Edit: Coming into tonight, Bridgeport had outscored opponents 6-4 in the second period but was outscored 16-6 otherwise.

–Rankin on a breakaway makes it 4-0 soon after; Bridgeport kills a power play, gets one of its own, then gives up SHG No. 5 to Paquette with just seconds left in the period. 5-0 Crunch. Shots 22-9 in the period. Ugly.

–Sixth time Bridgeport has allowed five goals in a period, the regular-season record. They allowed six to Hershey in the 2009 playoffs, Game 3.
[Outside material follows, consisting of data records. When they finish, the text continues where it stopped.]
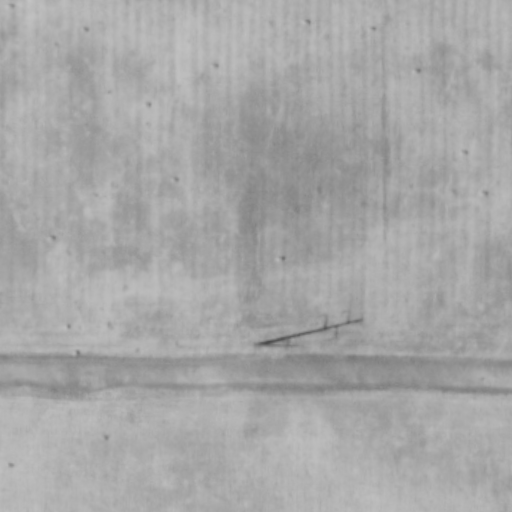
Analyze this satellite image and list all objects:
power tower: (246, 345)
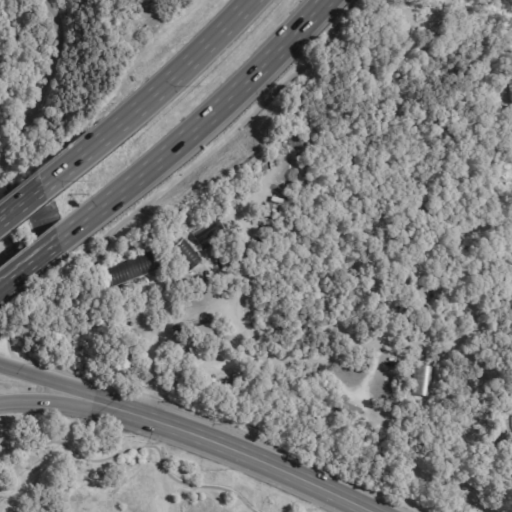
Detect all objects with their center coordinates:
road: (44, 89)
road: (151, 96)
road: (508, 111)
road: (200, 123)
road: (182, 170)
road: (23, 205)
building: (270, 211)
road: (451, 230)
building: (207, 231)
building: (207, 232)
building: (185, 255)
building: (186, 256)
park: (256, 256)
road: (34, 263)
building: (137, 268)
building: (131, 269)
building: (205, 333)
road: (320, 349)
road: (11, 353)
building: (422, 380)
building: (422, 382)
road: (69, 390)
road: (69, 404)
building: (350, 411)
road: (138, 447)
road: (258, 457)
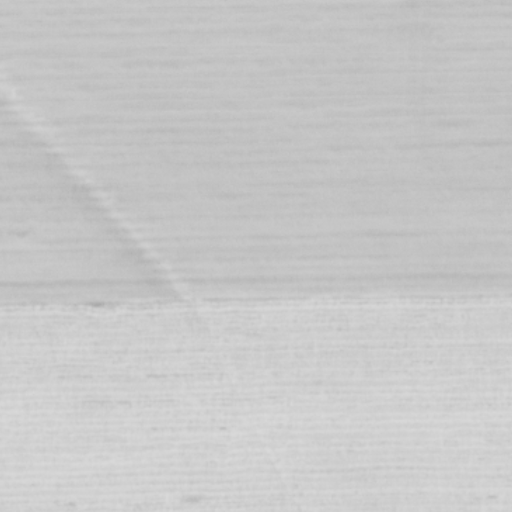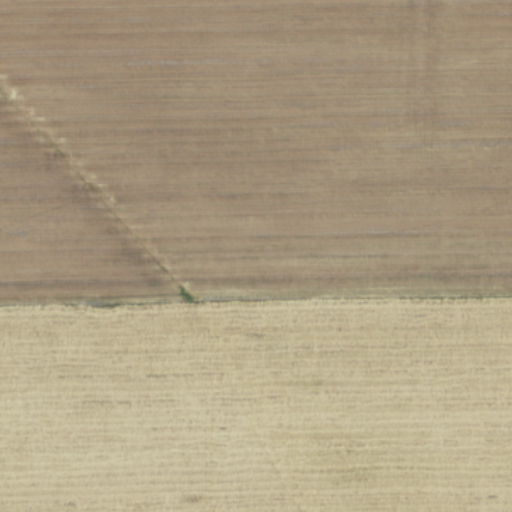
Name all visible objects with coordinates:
crop: (255, 255)
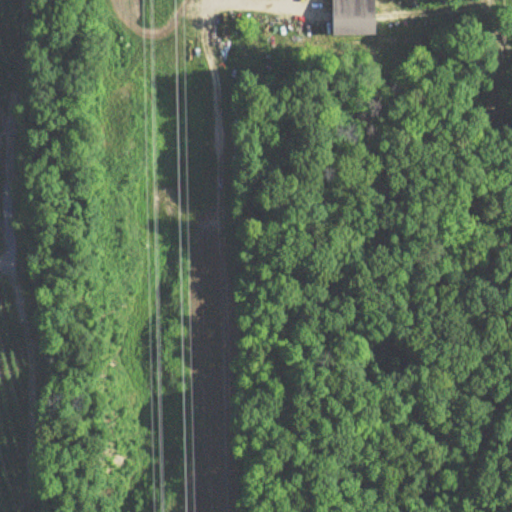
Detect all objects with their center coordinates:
road: (259, 3)
building: (351, 18)
power tower: (153, 508)
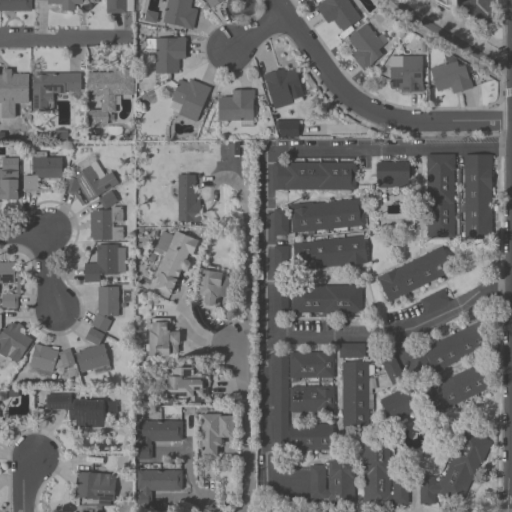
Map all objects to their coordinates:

–Kenny Reiter starts the third period. At least the sixth time Bridgeport has changed goalies in back-to-back games (though one of those was the one-second delay-tactic attempt last year against Providence).

–The time on the Namestnikov goal has been changed to 2:51, which means the fight at 3:00 basically was off the draw, so, there we go. Excitement pulses.
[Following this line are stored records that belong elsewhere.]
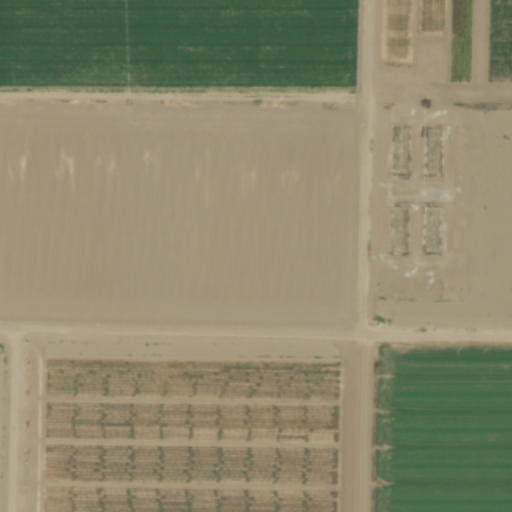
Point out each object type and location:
crop: (256, 256)
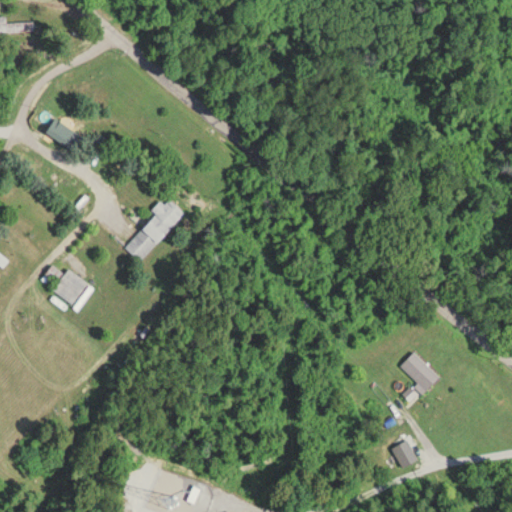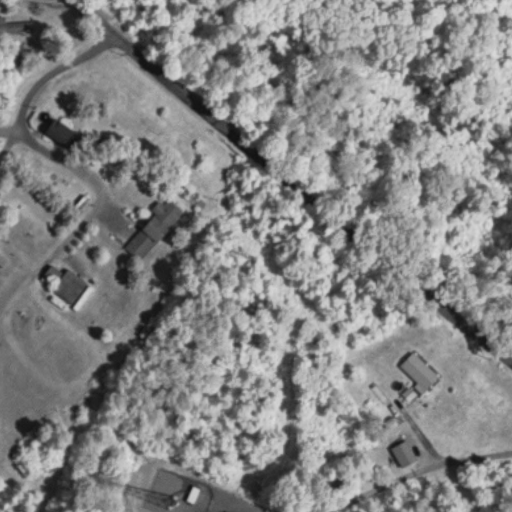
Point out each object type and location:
building: (16, 24)
building: (71, 136)
road: (294, 194)
building: (155, 225)
building: (3, 256)
building: (67, 281)
building: (420, 369)
road: (319, 403)
road: (297, 425)
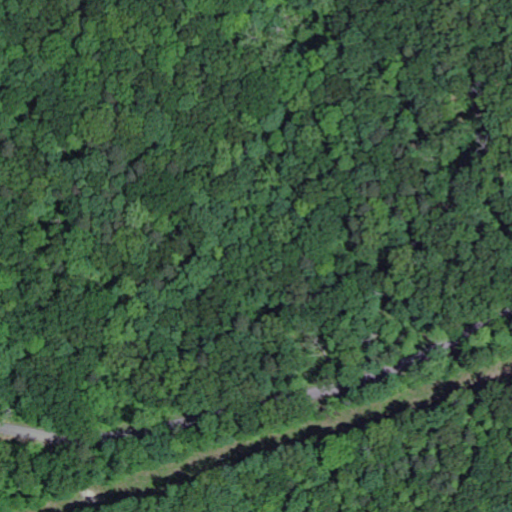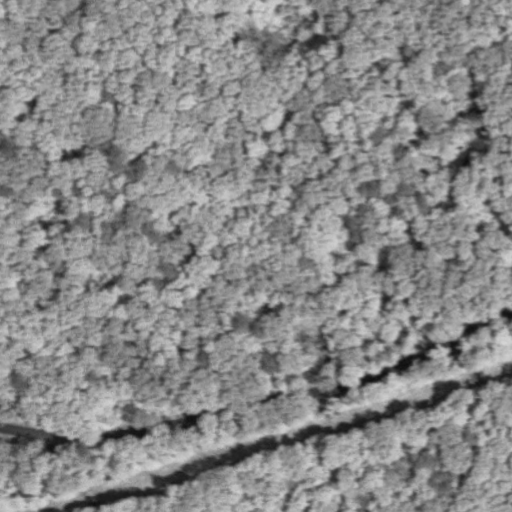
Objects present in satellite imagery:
road: (265, 408)
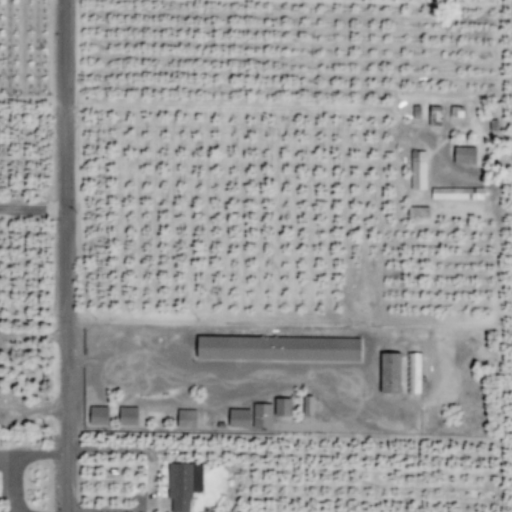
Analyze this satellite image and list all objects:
building: (455, 112)
building: (464, 156)
building: (417, 171)
building: (457, 194)
road: (31, 210)
building: (417, 213)
road: (63, 256)
building: (278, 349)
building: (390, 373)
building: (412, 373)
building: (282, 406)
building: (98, 415)
building: (261, 415)
building: (128, 416)
building: (186, 418)
building: (239, 418)
building: (182, 485)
Gallant-Neilson, courtesy of @IslesEnforcers. It’s not bad.

Syracuse 5, Bridgeport 0, final. Gudlevskis makes 22 saves for a shutout in his AHL debut.

–Scott Pellerin said they were chasing too much in the second, didn’t establish the forecheck like they did in the first, didn’t capitalize on their early chances and then were trying to come from behind. He said they talked about changing goalies late in the second but wanted to try to get to the intermission; two goals later, it was 5-0.

The power play was 0-for-7. “I’m not blaming it on the power play by any means, but we have to execute,” Pellerin said. “Bogy’s doing a really good job working with them, showing them all they have to do. Players we expect to do certain things have not been able to do them. We have to keep showing them, keep teaching them, to develop those players. … At the end of the day, we have to make plays.” Five-on-five isn’t exempted from that, either.

They are back to work Monday. More then unless warranted.